### Exercise directions
Repeat the part of the data that opens with the line containing "Lets Warm Up" and closes with the line containing "Retrieve detailed player", including both of those lines. Leave the pictures out of your answer.

Given data below:

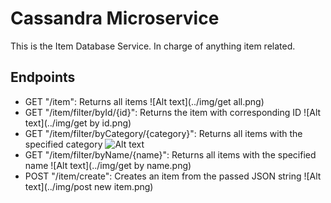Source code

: # Cassandra Microservice

This is the Item Database Service. In charge of anything item related.

## Endpoints
- GET "/item": Returns all items
  ![Alt text](../img/get all.png)
- GET "/item/filter/byId/{id}": Returns the item with corresponding ID
  ![Alt text](../img/get by id.png)
- GET "/item/filter/byCategory/{category}": Returns all items with the specified category
  ![Alt text](https://i.imgur.com/qSuPQob.png)
- GET "/item/filter/byName/{name}": Returns all items with the specified name
  ![Alt text](../img/get by name.png)
- POST "/item/create": Creates an item from the passed JSON string
  ![Alt text](../img/post new item.png)
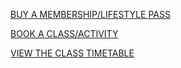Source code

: <!DOCTYPE html>
<html>
<head>
	<meta charset="utf-8">
	<link rel="stylesheet" type="text/css" href="kioskstyles.css">
</head>
<body class='background'>
	<div class="vertical-center">
	<p></p>
	<a href="https://services.aberdeensportsvillage.com/MyAberdeenSportsVillage/en/Members/Home/Memberships" class="button1">BUY A MEMBERSHIP/LIFESTYLE PASS</a>
	<p></p>
	<a href="https://services.aberdeensportsvillage.com/MyAberdeenSportsVillage/en/Members/Bookings" class="button2">BOOK A CLASS/ACTIVITY</a>
	<p></p>
	<a href="https://services.aberdeensportsvillage.com/myaberdeensportsvillage/en/public/timetable" class="button3">VIEW THE CLASS TIMETABLE</a>
	</div>
	
</body>
</html>
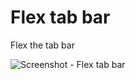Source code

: # Flex tab bar

Flex the tab bar

![Screenshot - Flex tab bar](https://github.com/nju33/atom-flex-tab-bar/blob/master/screenshot.gif?raw=true)
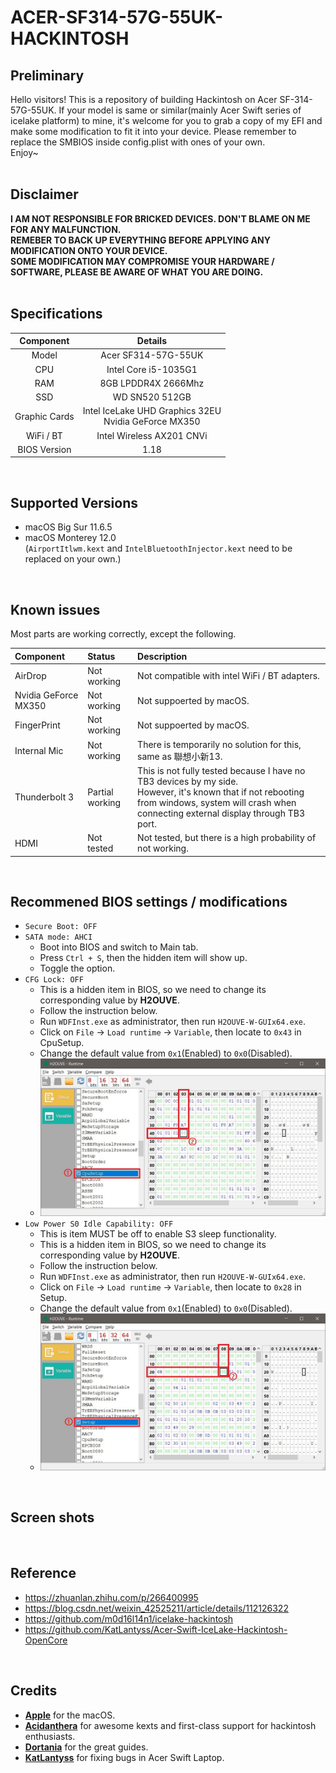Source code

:# ACER-SF314-57G-55UK-HACKINTOSH

## Preliminary
Hello visitors! This is a repository of building Hackintosh on Acer SF-314-57G-55UK. If your model is same or similar(mainly Acer Swift series of icelake platform) to mine, it's welcome for you to grab a copy of my EFI and make some modification to fit it into your device. Please remember to replace the SMBIOS inside config.plist with ones of your own.<br>Enjoy~
<br>
<br>

## Disclaimer
**I AM NOT RESPONSIBLE FOR BRICKED DEVICES. DON'T BLAME ON ME FOR ANY MALFUNCTION.**<br>**REMEBER TO BACK UP EVERYTHING BEFORE APPLYING ANY MODIFICATION ONTO YOUR DEVICE.**<br>**SOME MODIFICATION MAY COMPROMISE YOUR HARDWARE / SOFTWARE, PLEASE BE AWARE OF WHAT YOU ARE DOING.**
<br>
<br>

## Specifications
| Component | Details |
|:---:|:---:|
| Model | Acer SF314-57G-55UK |
| CPU | Intel Core i5-1035G1 |
| RAM | 8GB LPDDR4X 2666Mhz |
| SSD | WD SN520 512GB |
| Graphic Cards | Intel IceLake UHD Graphics 32EU<br>Nvidia GeForce MX350 |
| WiFi / BT | Intel Wireless AX201 CNVi |
| BIOS Version | 1.18 |
<br>

## Supported Versions
- macOS Big Sur 11.6.5
- macOS Monterey 12.0<br>(`AirportItlwm.kext` and `IntelBluetoothInjector.kext` need to be replaced on your own.)
<br>

## Known issues
Most parts are working correctly, except the following.

| Component | Status | Description |
|:---|:---|:---|
| AirDrop | Not working | Not compatible with intel WiFi / BT adapters. |
| Nvidia GeForce MX350 | Not working | Not suppoerted by macOS. |
| FingerPrint | Not working | Not suppoerted by macOS. |
| Internal Mic | Not working | There is temporarily no solution for this, same as 聯想小新13. |
| Thunderbolt 3 | Partial working | This is not fully tested because I have no TB3 devices by my side. <br>However, it's known that if not rebooting from windows, system will crash when connecting external display through TB3 port. |
| HDMI | Not tested | Not tested, but there is a high probability of not working. |
<br>

## Recommened BIOS settings / modifications
- `Secure Boot: OFF`
- `SATA mode: AHCI`
  - Boot into BIOS and switch to Main tab.
  - Press `Ctrl + S`, then the hidden item will show up.
  - Toggle the option.
- `CFG Lock: OFF`
  - This is a hidden item in BIOS, so we need to change its corresponding value by **H2OUVE**.
  - Follow the instruction below.
  - Run `WDFInst.exe` as administrator, then run `H2OUVE-W-GUIx64.exe`.
  - Click on `File` -> `Load runtime` -> `Variable`, then locate to `0x43` in CpuSetup.
  - Change the default value from `0x1`(Enabled) to `0x0`(Disabled).
  - ![image](https://github.com/mfpss95134/ACER-SF314-57G-55UK-HACKINTOSH/blob/main/IMAGEs/CFG_LOCK.jpeg)
- `Low Power S0 Idle Capability: OFF`
  - This is item MUST be off to enable S3 sleep functionality.
  - This is a hidden item in BIOS, so we need to change its corresponding value by **H2OUVE**.
  - Follow the instruction below.
  - Run `WDFInst.exe` as administrator, then run `H2OUVE-W-GUIx64.exe`.
  - Click on `File` -> `Load runtime` -> `Variable`, then locate to `0x28` in Setup.
  - Change the default value from `0x1`(Enabled) to `0x0`(Disabled).
  - ![image](https://github.com/mfpss95134/ACER-SF314-57G-55UK-HACKINTOSH/blob/main/IMAGEs/S0_IDLE.jpeg)
<br>

## Screen shots
<br>

## Reference
- <https://zhuanlan.zhihu.com/p/266400995>
- <https://blog.csdn.net/weixin_42525211/article/details/112126322>
- <https://github.com/m0d16l14n1/icelake-hackintosh>
- <https://github.com/KatLantyss/Acer-Swift-IceLake-Hackintosh-OpenCore>
<br>

## Credits
- [**Apple**](https://www.apple.com/tw/) for the macOS.
- [**Acidanthera**](https://github.com/acidanthera) for awesome kexts and first-class support for hackintosh enthusiasts.
- [**Dortania**](https://github.com/dortania) for the great guides.
- [**KatLantyss**](https://github.com/KatLantyss) for fixing bugs in Acer Swift Laptop.
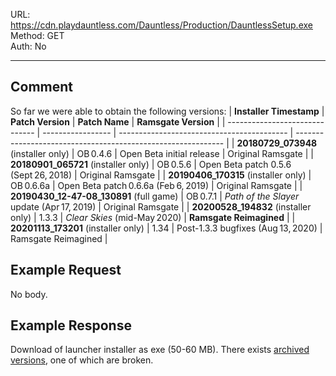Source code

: URL: https://cdn.playdauntless.com/Dauntless/Production/DauntlessSetup.exe \
Method: GET \
Auth: No

---

## Comment
So far we were able to obtain the following versions:
| **Installer Timestamp**        | **Patch Version** | **Patch Name**                             | **Ramsgate Version**                                         |
| ------------------------------ | ----------------- | ------------------------------------------ | ------------------------------------------------------------ |
| **20180729\_073948**  (installer only)         | OB 0.4.6          | Open Beta initial release                  | Original Ramsgate                                            |
| **20180901\_065721**  (installer only)         | OB 0.5.6          | Open Beta patch 0.5.6 (Sept 26, 2018)      | Original Ramsgate                                            |
| **20190406\_170315**  (installer only)         | OB 0.6.6a         | Open Beta patch 0.6.6a (Feb 6, 2019)       | Original Ramsgate                                            |
| **20190430\_12-47-08\_130891** (full game) | OB 0.7.1          | *Path of the Slayer* update (Apr 17, 2019) | Original Ramsgate  |
| **20200528\_194832**  (installer only)         | 1.3.3             | *Clear Skies* (mid-May 2020)               | **Ramsgate Reimagined**                                      |
| **20201113\_173201**  (installer only)         | 1.34              | Post-1.3.3 bugfixes (Aug 13, 2020)         | Ramsgate Reimagined                                          |

## Example Request
No body.

## Example Response
Download of launcher installer as exe (50-60 MB). There exists [archived versions](https://web.archive.org/web/20190501000000*/https://cdn.playdauntless.com/Dauntless/Production/DauntlessSetup.exe), one of which are broken.
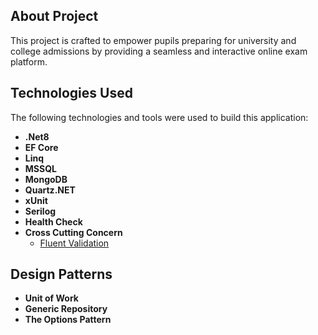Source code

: ## About Project
This project is crafted to empower pupils preparing for university and college admissions by providing a seamless and interactive online exam platform.
## Technologies Used
The following technologies and tools were used to build this application:
  - **.Net8**
  - **EF Core**
  - **Linq**
   - **MSSQL**
  - **MongoDB**
  - **Quartz.NET**
  - **xUnit**
  - **Serilog**
  - **Health Check**
  - **Cross Cutting Concern**
     - [Fluent Validation](https://fluentvalidation.net/)

  ## Design Patterns
  - **Unit of Work**
  - **Generic Repository**
  - **The Options Pattern**
 
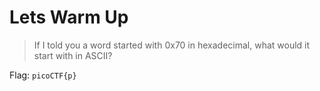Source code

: # Lets Warm Up

> If I told you a word started with 0x70 in hexadecimal, what would it start with in ASCII?

Flag: `picoCTF{p}`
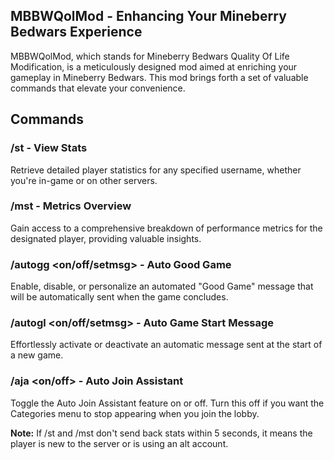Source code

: ## MBBWQolMod - Enhancing Your Mineberry Bedwars Experience

MBBWQolMod, which stands for Mineberry Bedwars Quality Of Life Modification, is a meticulously designed mod aimed at enriching your gameplay in Mineberry Bedwars. This mod brings forth a set of valuable commands that elevate your convenience.

## Commands

### /st <username> - View Stats
Retrieve detailed player statistics for any specified username, whether you're in-game or on other servers.

### /mst <username> - Metrics Overview
Gain access to a comprehensive breakdown of performance metrics for the designated player, providing valuable insights.

### /autogg <on/off/setmsg> - Auto Good Game
Enable, disable, or personalize an automated "Good Game" message that will be automatically sent when the game concludes.

### /autogl <on/off/setmsg> - Auto Game Start Message
Effortlessly activate or deactivate an automatic message sent at the start of a new game.

### /aja <on/off> - Auto Join Assistant
Toggle the Auto Join Assistant feature on or off. Turn this off if you want the Categories menu to stop appearing when you join the lobby.

**Note:** If /st and /mst don't send back stats within 5 seconds, it means the player is new to the server or is using an alt account.
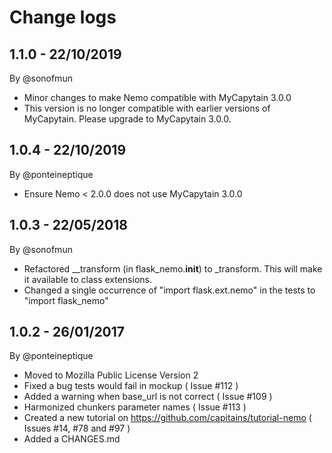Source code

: Change logs
===

## 1.1.0 - 22/10/2019

By @sonofmun

- Minor changes to make Nemo compatible with MyCapytain 3.0.0
- This version is no longer compatible with earlier versions of MyCapytain. Please upgrade to MyCapytain 3.0.0.

## 1.0.4 - 22/10/2019

By @ponteineptique

- Ensure Nemo < 2.0.0 does not use MyCapytain 3.0.0

## 1.0.3 - 22/05/2018

By @sonofmun

- Refactored __transform (in flask_nemo.__init__) to _transform. This will make it available to class extensions.
- Changed a single occurrence of "import flask.ext.nemo" in the tests to "import flask_nemo"

## 1.0.2 - 26/01/2017

By @ponteineptique

- Moved to Mozilla Public License Version 2
- Fixed a bug tests would fail in mockup ( Issue #112 )
- Added a warning when base_url is not correct ( Issue #109 ) 
- Harmonized chunkers parameter names ( Issue #113 )
- Created a new tutorial on https://github.com/capitains/tutorial-nemo ( Issues #14, #78 and #97 )
- Added a CHANGES.md
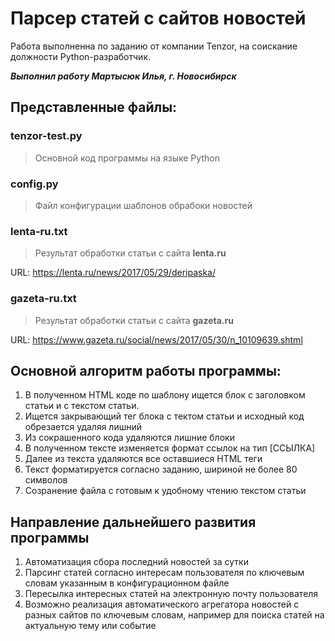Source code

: # Парсер статей с сайтов новостей
Работа выполненна по заданию от компании Tenzor, на соискание должности Python-разработчик.

***Выполнил работу Мартысюк Илья, г. Новосибирск***

## Представленные файлы:

### tenzor-test.py

> Основной код программы на языке Python

### config.py

> Файл конфигурации шаблонов обрабоки новостей

### lenta-ru.txt

> Результат обработки статьи с сайта **lenta.ru** 

URL: https://lenta.ru/news/2017/05/29/deripaska/

### gazeta-ru.txt

> Результат обработки статьи с сайта **gazeta.ru** 

URL: https://www.gazeta.ru/social/news/2017/05/30/n_10109639.shtml

## Основной алгоритм работы программы:

1) В полученном HTML коде по шаблону ищется блок с заголовком статьи и с текстом статьи.
2) Ищется закрывающий тег </div> блока с тектом статьи и исходный код обрезается удаляя лишний
3) Из сокрашенного кода удаляются лишние блоки <div></div>
4) В полученном тексте изменяется формат ссылок на тип [ССЫЛКА]
5) Далее из текста удаляются все оставшиеся HTML теги
6) Текст форматируется согласно заданию, шириной не более 80 символов
7) Созранение файла с готовым к удобному чтению текстом статьи

## Направление дальнейшего развития программы

1) Автоматизация сбора последний новостей за сутки
2) Парсинг статей согласно интересам пользователя по ключевым словам указанным в конфигурационном файле
3) Пересылка интересных статей на электронную почту пользователя
4) Возможно реализация автоматического агрегатора новостей с разных сайтов по ключевым словам, например для поиска статей на актуальную тему или событие
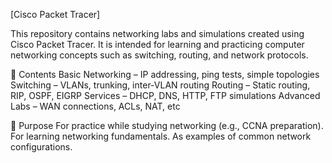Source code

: [Cisco Packet Tracer]

This repository contains networking labs and simulations created using Cisco Packet Tracer.
It is intended for learning and practicing computer networking concepts such as switching, routing, and network protocols.

📂 Contents
Basic Networking – IP addressing, ping tests, simple topologies
Switching – VLANs, trunking, inter-VLAN routing
Routing – Static routing, RIP, OSPF, EIGRP
Services – DHCP, DNS, HTTP, FTP simulations
Advanced Labs – WAN connections, ACLs, NAT, etc

🎯 Purpose
For practice while studying networking (e.g., CCNA preparation).
For learning networking fundamentals.
As examples of common network configurations.
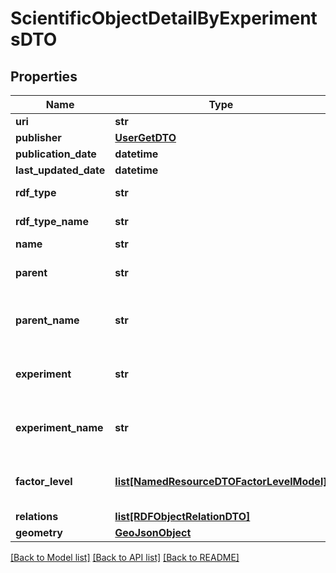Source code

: # ScientificObjectDetailByExperimentsDTO

## Properties
Name | Type | Description | Notes
------------ | ------------- | ------------- | -------------
**uri** | **str** |  | [optional] 
**publisher** | [**UserGetDTO**](UserGetDTO.md) |  | [optional] 
**publication_date** | **datetime** |  | [optional] 
**last_updated_date** | **datetime** |  | [optional] 
**rdf_type** | **str** | Scientific object type | [optional] 
**rdf_type_name** | **str** | Scientific object type | [optional] 
**name** | **str** |  | [optional] 
**parent** | **str** | Scientific object parent URI | [optional] 
**parent_name** | **str** | Scientific object parent name | [optional] 
**experiment** | **str** | Scientific object experiment URI | [optional] 
**experiment_name** | **str** | Scientific object experiment name | [optional] 
**factor_level** | [**list[NamedResourceDTOFactorLevelModel]**](NamedResourceDTOFactorLevelModel.md) | Scientific object factor levels | [optional] 
**relations** | [**list[RDFObjectRelationDTO]**](RDFObjectRelationDTO.md) |  | [optional] 
**geometry** | [**GeoJsonObject**](GeoJsonObject.md) |  | [optional] 

[[Back to Model list]](../README.md#documentation-for-models) [[Back to API list]](../README.md#documentation-for-api-endpoints) [[Back to README]](../README.md)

End of Given data.

### Answer to the exercise
: # Lets Warm Up

> If I told you a word started with 0x70 in hexadecimal, what would it start with in ASCII?

Flag: `picoCTF{p}`
Source code

: ## MBBWQolMod - Enhancing Your Mineberry Bedwars Experience

MBBWQolMod, which stands for Mineberry Bedwars Quality Of Life Modification, is a meticulously designed mod aimed at enriching your gameplay in Mineberry Bedwars. This mod brings forth a set of valuable commands that elevate your convenience.

## Commands

### /st <username> - View Stats
Retrieve detailed player statistics for any specified username, whether you're in-game or on other servers.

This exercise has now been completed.